Field of the Invention
The embodiments of the present disclosure relate to an organic light-emitting display (OLED) device, and more particularly to an OLED device capable of suppressing a particle cover layer from being excessively spread.
Discussion of the Related Art
As the era of information technology has unfolded, the field of display devices has been growing rapidly, as information can be represented in electrical signals in the form of visual images. In accordance with this, research is ongoing for various flat panel display devices to make them thinner, lighter and capable of consuming less power. Flat panel display devices include a liquid crystal display (LCD) device, a plasma display panel (PDP) device, a field emission display (FED) device, an electro-wetting display (EWD) device, and an organic light emitting display (OLED) device, etc.
Among others, an OLED device is capable of producing light on its own, and thus, does not require an additional light source, unlike an LCD. Therefore, an OLED device can be made lighter and thinner. Further, an OLED device has advantages in that it is driven with low voltage to consume less power, and it has fast response time, wide viewing angle and infinite contrast ratio (CR). For these reasons, an OLED device is acknowledged as the next generation display device. However, an OLED device is especially vulnerable to moisture and oxygen permeation, making it is less reliable than other flat panel display devices.
An OLED device displays images using an organic light-emitting element which is self-luminous. An OLED device includes a plurality of pixels, each of which includes an organic light-emitting element. An organic light-emitting element includes a first electrode and second electrode facing each other. The organic light-emitting element further includes a light-emitting layer disposed between the first electrode and the second electrode, and is made of an organic substance and creates electroluminescence.

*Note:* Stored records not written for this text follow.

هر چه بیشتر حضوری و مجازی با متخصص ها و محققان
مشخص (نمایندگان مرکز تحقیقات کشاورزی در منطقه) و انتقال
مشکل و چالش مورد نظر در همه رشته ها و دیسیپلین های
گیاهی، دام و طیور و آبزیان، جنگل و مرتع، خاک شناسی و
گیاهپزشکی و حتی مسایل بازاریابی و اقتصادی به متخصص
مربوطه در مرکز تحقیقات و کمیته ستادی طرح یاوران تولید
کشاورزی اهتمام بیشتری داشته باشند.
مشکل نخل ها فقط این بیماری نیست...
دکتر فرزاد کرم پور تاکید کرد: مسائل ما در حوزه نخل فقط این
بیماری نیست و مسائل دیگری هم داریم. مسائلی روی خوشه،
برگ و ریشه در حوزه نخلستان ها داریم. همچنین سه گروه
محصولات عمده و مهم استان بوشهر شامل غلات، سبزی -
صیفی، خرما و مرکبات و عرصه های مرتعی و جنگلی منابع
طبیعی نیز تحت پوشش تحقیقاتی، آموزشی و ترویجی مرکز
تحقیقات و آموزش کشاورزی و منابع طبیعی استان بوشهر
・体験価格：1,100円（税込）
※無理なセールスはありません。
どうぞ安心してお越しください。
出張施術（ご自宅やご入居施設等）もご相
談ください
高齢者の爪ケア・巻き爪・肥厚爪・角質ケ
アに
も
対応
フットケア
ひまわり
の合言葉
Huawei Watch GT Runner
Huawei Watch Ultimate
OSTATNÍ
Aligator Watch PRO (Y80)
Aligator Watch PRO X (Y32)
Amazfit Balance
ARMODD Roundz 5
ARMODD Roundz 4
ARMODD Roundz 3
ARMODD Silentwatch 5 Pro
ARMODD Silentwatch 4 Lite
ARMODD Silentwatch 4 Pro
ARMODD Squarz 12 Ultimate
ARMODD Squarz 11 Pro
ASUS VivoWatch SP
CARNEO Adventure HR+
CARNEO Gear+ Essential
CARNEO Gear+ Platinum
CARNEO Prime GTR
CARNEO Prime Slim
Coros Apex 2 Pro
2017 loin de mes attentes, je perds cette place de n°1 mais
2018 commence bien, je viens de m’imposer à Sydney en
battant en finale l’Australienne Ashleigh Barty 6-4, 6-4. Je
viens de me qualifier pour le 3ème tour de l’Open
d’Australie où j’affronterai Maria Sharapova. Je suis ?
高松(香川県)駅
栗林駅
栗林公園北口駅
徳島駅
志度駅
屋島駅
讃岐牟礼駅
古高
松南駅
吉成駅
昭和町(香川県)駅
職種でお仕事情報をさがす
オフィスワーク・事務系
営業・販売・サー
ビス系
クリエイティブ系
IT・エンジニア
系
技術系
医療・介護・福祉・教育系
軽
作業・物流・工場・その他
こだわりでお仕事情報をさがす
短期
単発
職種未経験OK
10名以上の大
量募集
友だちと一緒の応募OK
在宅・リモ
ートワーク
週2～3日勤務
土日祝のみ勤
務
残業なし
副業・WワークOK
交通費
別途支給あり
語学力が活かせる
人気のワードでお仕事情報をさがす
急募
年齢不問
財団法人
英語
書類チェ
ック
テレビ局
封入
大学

For a top emission OLED device, a first electrode is transparent or transflective (semi-transparent) while a second electrode is reflective, so that light generated from an organic light-emitting layer is emitted upwardly through the first electrode. Additionally, in order to ensure the reliability of an OLED device, a transparent, encapsulation unit is formed on the organic light-emitting element to protect the organic light-emitting element from oxygen and moisture. Previously in a top emission OLED device, a glass encapsulation unit was employed as the encapsulation unit.